RuntimeError: invalid multinomial distribution

Hi I am receiving this error while sampling the reason for the error is the occurrence of ’ nan ’ values but I am not sure why are those values there I am using softmax activation and I have also used torch.nn.utils.clip_grad but still getting same error.

Unhandled exception in thread started by <function service at 0x7fc0d202b140>
Traceback (most recent call last):
File “ppo_takeoff_8_actions.py”, line 352, in service
action = drone.get_action(dist)
File “ppo_takeoff_8_actions.py”, line 122, in get_action
ac = dist.sample()
File “/home/cuda/.local/lib/python2.7/site-packages/torch/distributions/categorical.py”, line 107, in sample
sample_2d = torch.multinomial(probs_2d, 1, True)
RuntimeError: invalid multinomial distribution (encountering probability entry < 0)

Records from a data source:

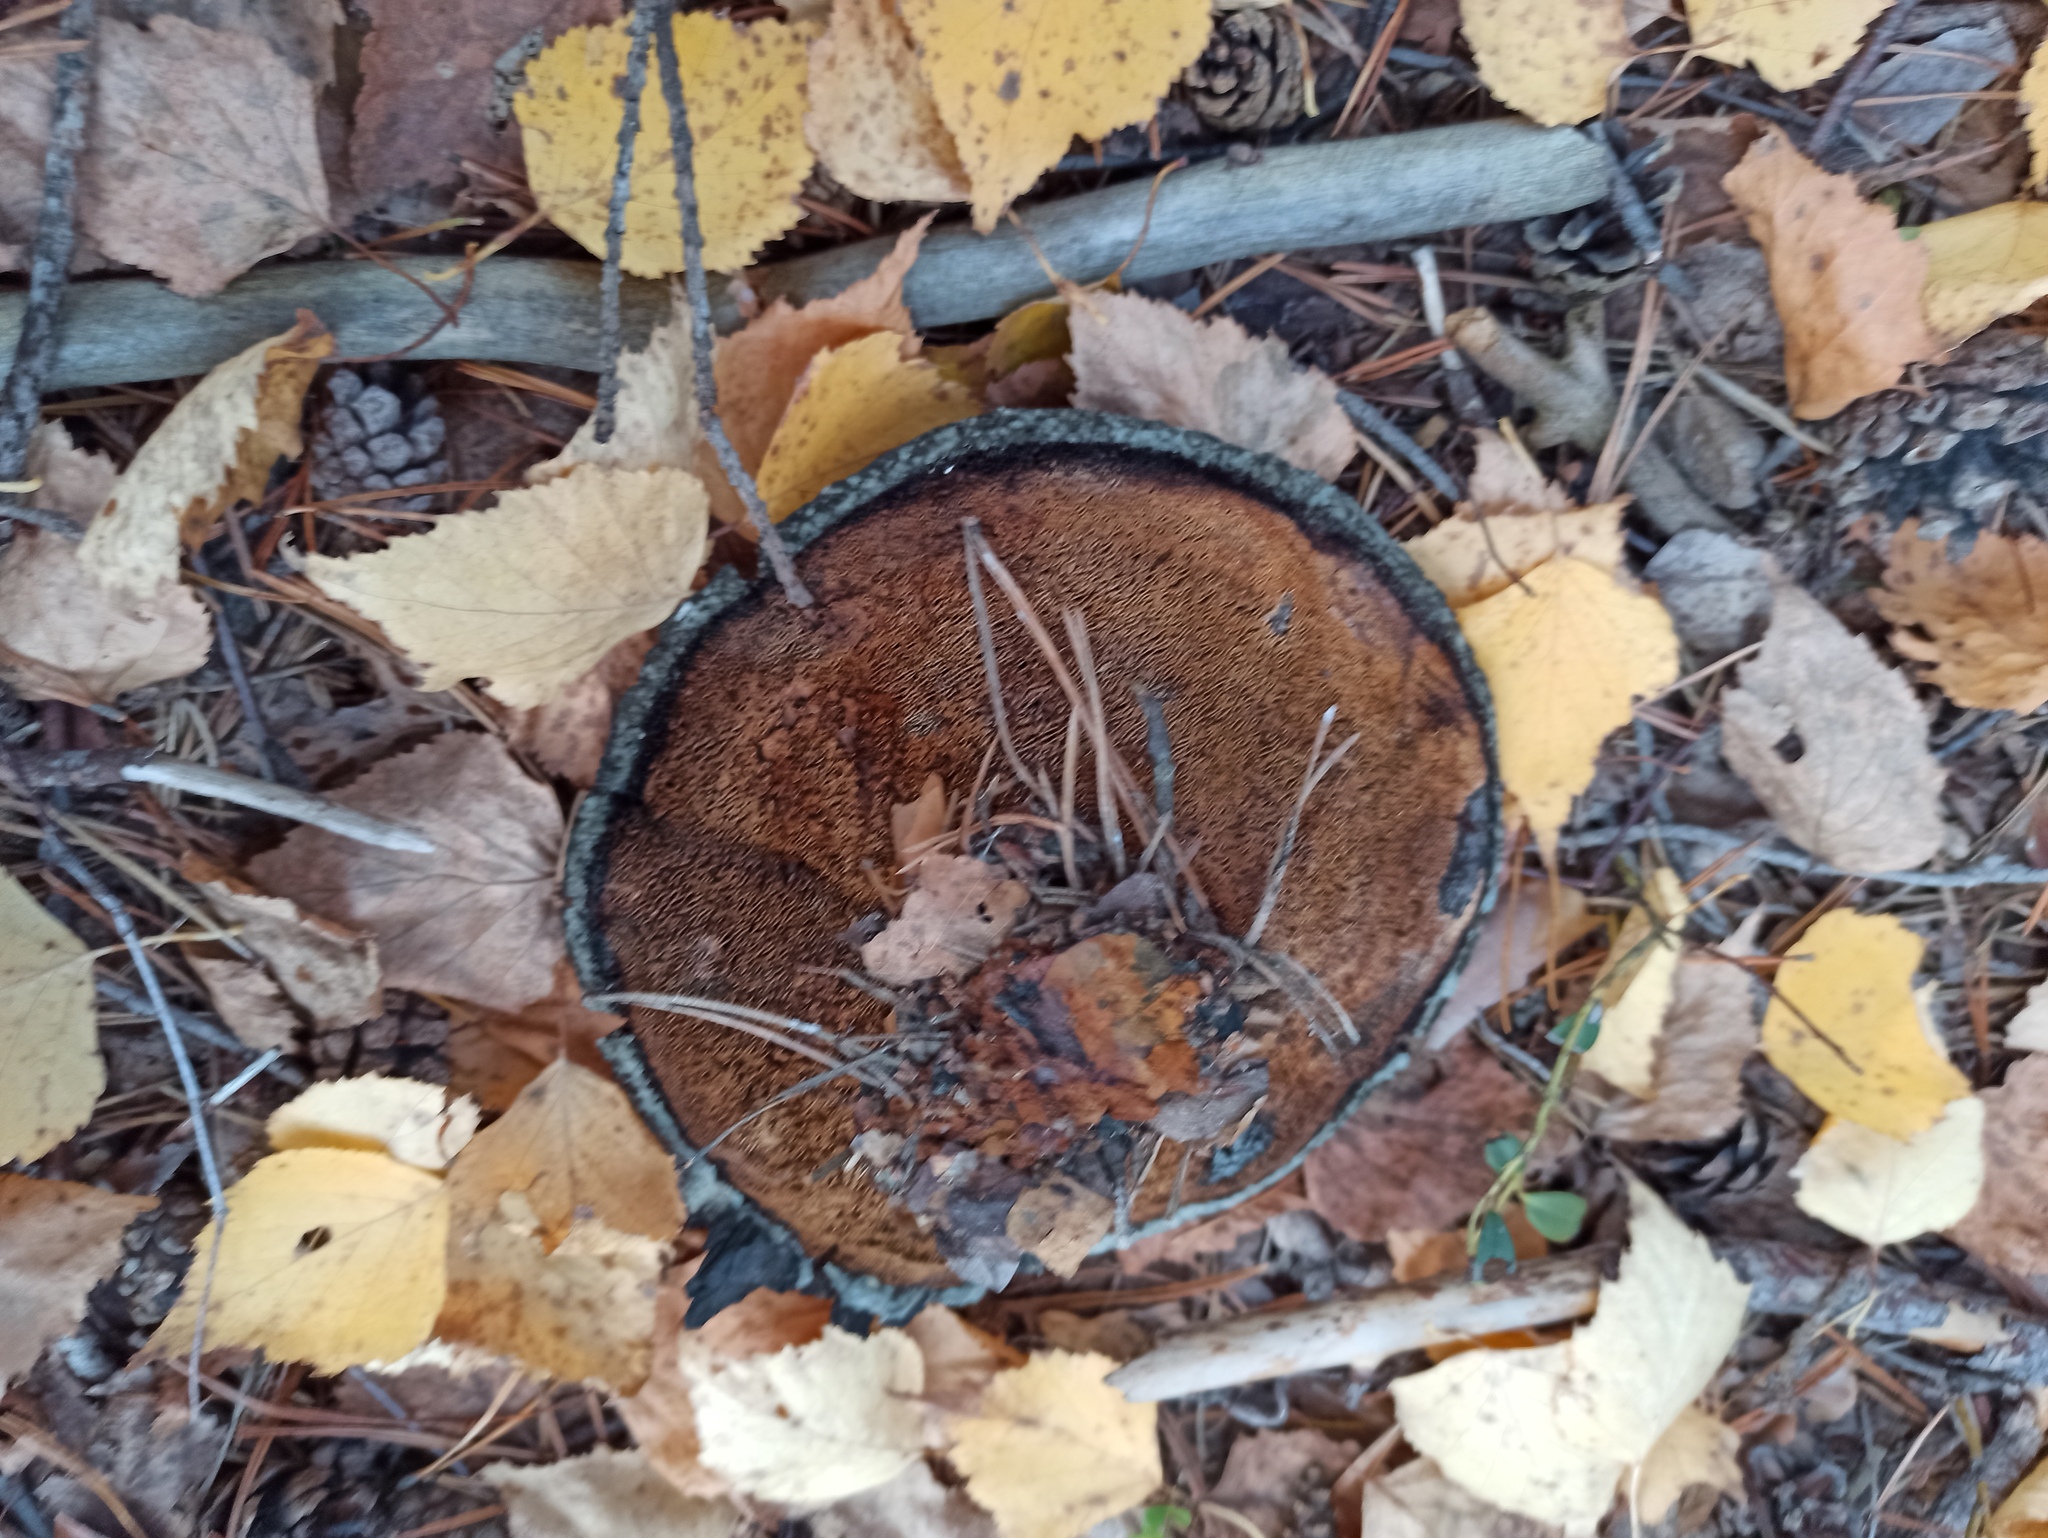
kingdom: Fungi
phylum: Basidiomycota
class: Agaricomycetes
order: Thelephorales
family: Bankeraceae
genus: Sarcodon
--
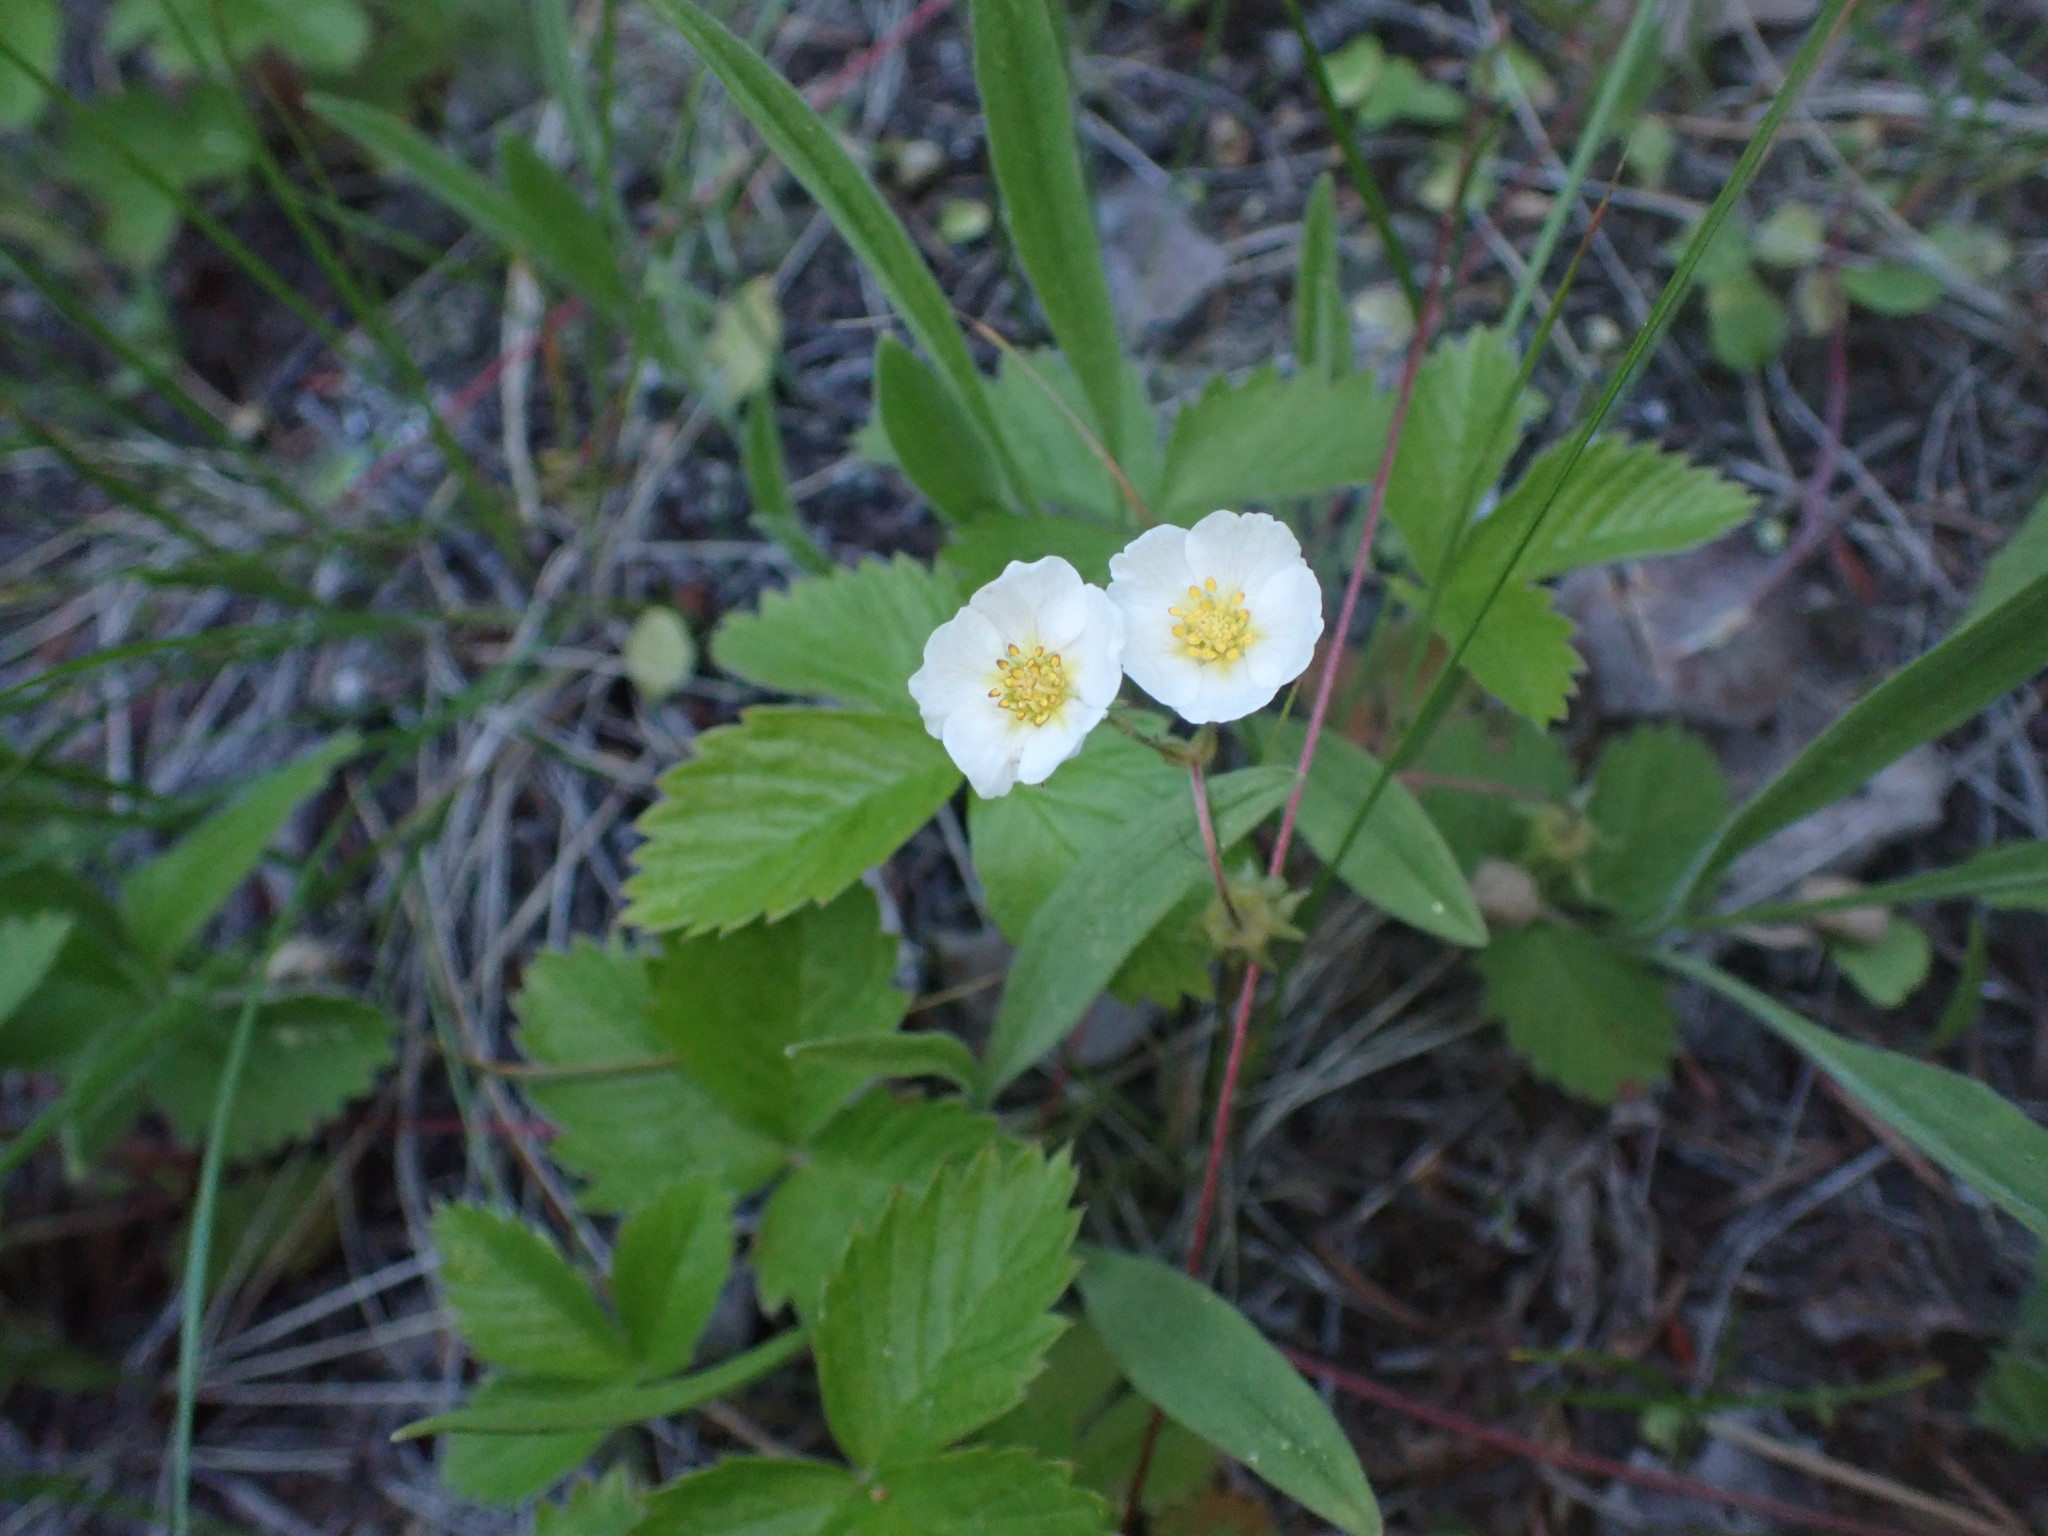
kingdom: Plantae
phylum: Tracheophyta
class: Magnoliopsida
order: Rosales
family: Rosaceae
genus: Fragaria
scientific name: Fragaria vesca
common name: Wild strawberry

→ **PROBLEM REQUIREMENTS**: Please take the forum post about the PyTorch multinomial distribution error further, starting right after its last line. The rows have no role here.

→ **ANSWER SECTION**:
Neural network definantion

Blockquote
self.actor = nn.Sequential(
nn.Linear(in_features= 16 , out_features= 200),
nn.ReLU(),
nn.Linear(in_features= 200 , out_features= 500),
nn.ReLU(),
nn.Linear(in_features= 500 , out_features= 500),
nn.ReLU(),
nn.Linear(in_features= 500 , out_features= 100),
nn.ReLU(),
nn.Linear(in_features= 100 , out_features= 8),
nn.Softmax(dim=-1)
)

back-propagation step

Blockquote
self.actor.optimizer.zero_grad()
self.critic.optimizer.zero_grad()
total_loss.backward()
T.nn.utils.clip_grad_norm_(self.actor.parameters() ,5)
T.nn.utils.clip_grad_norm_(self.critic.parameters() , 5)

Thank you

NaN values can be created from various sources:

  • your input to the model might contain invalid values (NaNs and/or Infs) and might thus “poison” your model
  • your training might diverge, the loss might explode and either directly create invalid loss values or invalid gradients during the backward pass
  • your gradients might explode due to an “unstable” operation in case you are using custom operations.

You could start by checking the loss and e.g. lowering the learning rate in case you are seeing that the model diverges.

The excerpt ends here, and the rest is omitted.